Tax rate considerations

The first thing you should consider is the tax rate differential. With the anticipation of tax law changes and increased tax rates, one consideration is to make no changes and pay the tax on LIFO reserve recapture for 2021. As inventory levels recover in future years, your dealership would have an increased LIFO reserve which would result in a tax deduction at a higher tax rate. This could result in a permanent tax rate difference.

Entity conversion

Another consideration would be entity conversion. If your dealership is a C corporation and you have been contemplating making a conversion to an S corporation, January 1, 2022 could be the time to evaluate that. When converting from a C corporation to an S corporation, the LIFO reserve is recaptured over a four year period at the current C corporation tax rates. The first tax due date for recapture is due with the final C corporation income tax return and the remaining three installments would be due with the S corporation income tax return.

Electing off LIFO

One option is to elect off LIFO which results in a recapture of the LIFO reserve over a four year period. When an entity does that, it would not be eligible to elect LIFO again for a five year period. Another item of note is that if you elect off LIFO, you recapture the entire reserve over a four year period instead of the amount of the current year LIFO recapture that would be less than the entire reserve. In short, if your current year LIFO recapture would have only been 80% of your total reserve that would still be less than recapturing 100% of your LIFO reserve over a four year period.

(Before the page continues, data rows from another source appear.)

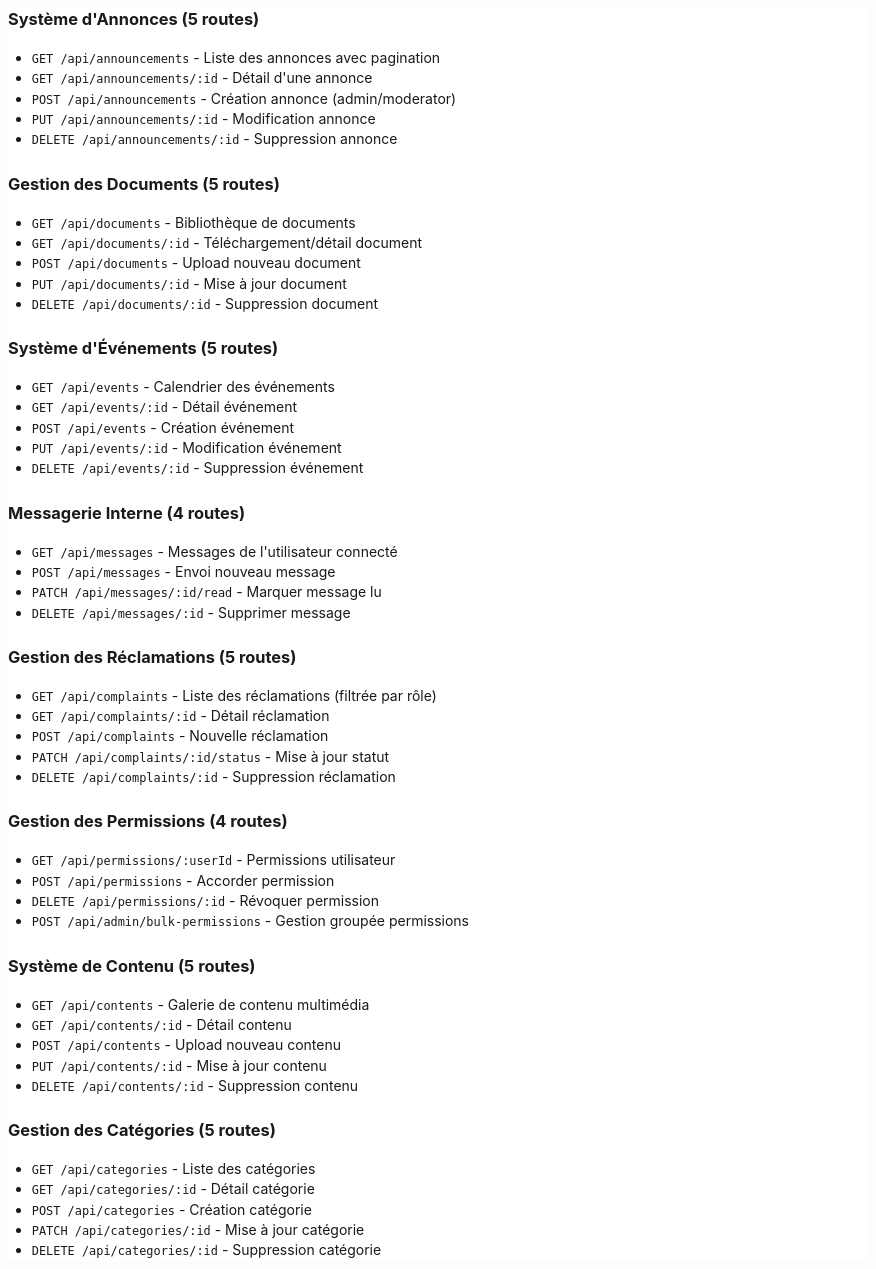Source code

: ### Système d'Annonces (5 routes)
- `GET /api/announcements` - Liste des annonces avec pagination
- `GET /api/announcements/:id` - Détail d'une annonce
- `POST /api/announcements` - Création annonce (admin/moderator)
- `PUT /api/announcements/:id` - Modification annonce
- `DELETE /api/announcements/:id` - Suppression annonce

### Gestion des Documents (5 routes)
- `GET /api/documents` - Bibliothèque de documents
- `GET /api/documents/:id` - Téléchargement/détail document
- `POST /api/documents` - Upload nouveau document
- `PUT /api/documents/:id` - Mise à jour document
- `DELETE /api/documents/:id` - Suppression document

### Système d'Événements (5 routes)
- `GET /api/events` - Calendrier des événements
- `GET /api/events/:id` - Détail événement
- `POST /api/events` - Création événement
- `PUT /api/events/:id` - Modification événement
- `DELETE /api/events/:id` - Suppression événement

### Messagerie Interne (4 routes)
- `GET /api/messages` - Messages de l'utilisateur connecté
- `POST /api/messages` - Envoi nouveau message
- `PATCH /api/messages/:id/read` - Marquer message lu
- `DELETE /api/messages/:id` - Supprimer message

### Gestion des Réclamations (5 routes)
- `GET /api/complaints` - Liste des réclamations (filtrée par rôle)
- `GET /api/complaints/:id` - Détail réclamation
- `POST /api/complaints` - Nouvelle réclamation
- `PATCH /api/complaints/:id/status` - Mise à jour statut
- `DELETE /api/complaints/:id` - Suppression réclamation

### Gestion des Permissions (4 routes)
- `GET /api/permissions/:userId` - Permissions utilisateur
- `POST /api/permissions` - Accorder permission
- `DELETE /api/permissions/:id` - Révoquer permission
- `POST /api/admin/bulk-permissions` - Gestion groupée permissions

### Système de Contenu (5 routes)
- `GET /api/contents` - Galerie de contenu multimédia
- `GET /api/contents/:id` - Détail contenu
- `POST /api/contents` - Upload nouveau contenu
- `PUT /api/contents/:id` - Mise à jour contenu
- `DELETE /api/contents/:id` - Suppression contenu

### Gestion des Catégories (5 routes)
- `GET /api/categories` - Liste des catégories
- `GET /api/categories/:id` - Détail catégorie
- `POST /api/categories` - Création catégorie
- `PATCH /api/categories/:id` - Mise à jour catégorie
- `DELETE /api/categories/:id` - Suppression catégorie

LIFO pooling and LIFO methods

Most dealers account for LIFO with their new vehicle inventory under the Alternative LIFO Method. Another method to consider is Inventory Price Index Computation (IPIC). This method uses consumer or producer price indexes to determine inflation versus the actual prices of inventory and new vehicles. Used vehicles and parts could be combined into a single LIFO calculation. The combined pool of new vehicles, used vehicles, and parts inventory helps to insulate a LIFO reserve recapture when one of the three inventory components experience a decline. To make this change, a Form 3115 is required along with Form 970 by the due date of your income tax return (including extensions).

Under Revenue Procedure 2008-23, dealers are allowed to combine cars and light duty-trucks into a single pool. If you are still using separate pools, now would be the time to consider if a Form 3115 should be filed to combine vehicle pool methods. Pooling inventory in one pool helps with LIFO reserves, especially if new car inventory levels are decreasing while new truck inventory levels are rising.

Section 473 relief

Internal Revenue Code Section 473 provides relief for taxpayers that experience qualified liquidations of LIFO inventories. Section 473 applies if a business had an interruption in the ability to replace inventories resulting from major foreign trade interruptions. Under Section 473, the company would have three additional years to replenish the liquidated inventory. The NADA, AICPA, and other organizations are lobbying for this relief to occur, but it is not a guarantee. This is a topic that should be followed closely but not relied on.

What should you do?

Dealers using the LIFO method need to be planning now and preparing for possible LIFO recapture and increase of taxable income. Reach out to your tax advisor to see which option is best tailored for your tax situation.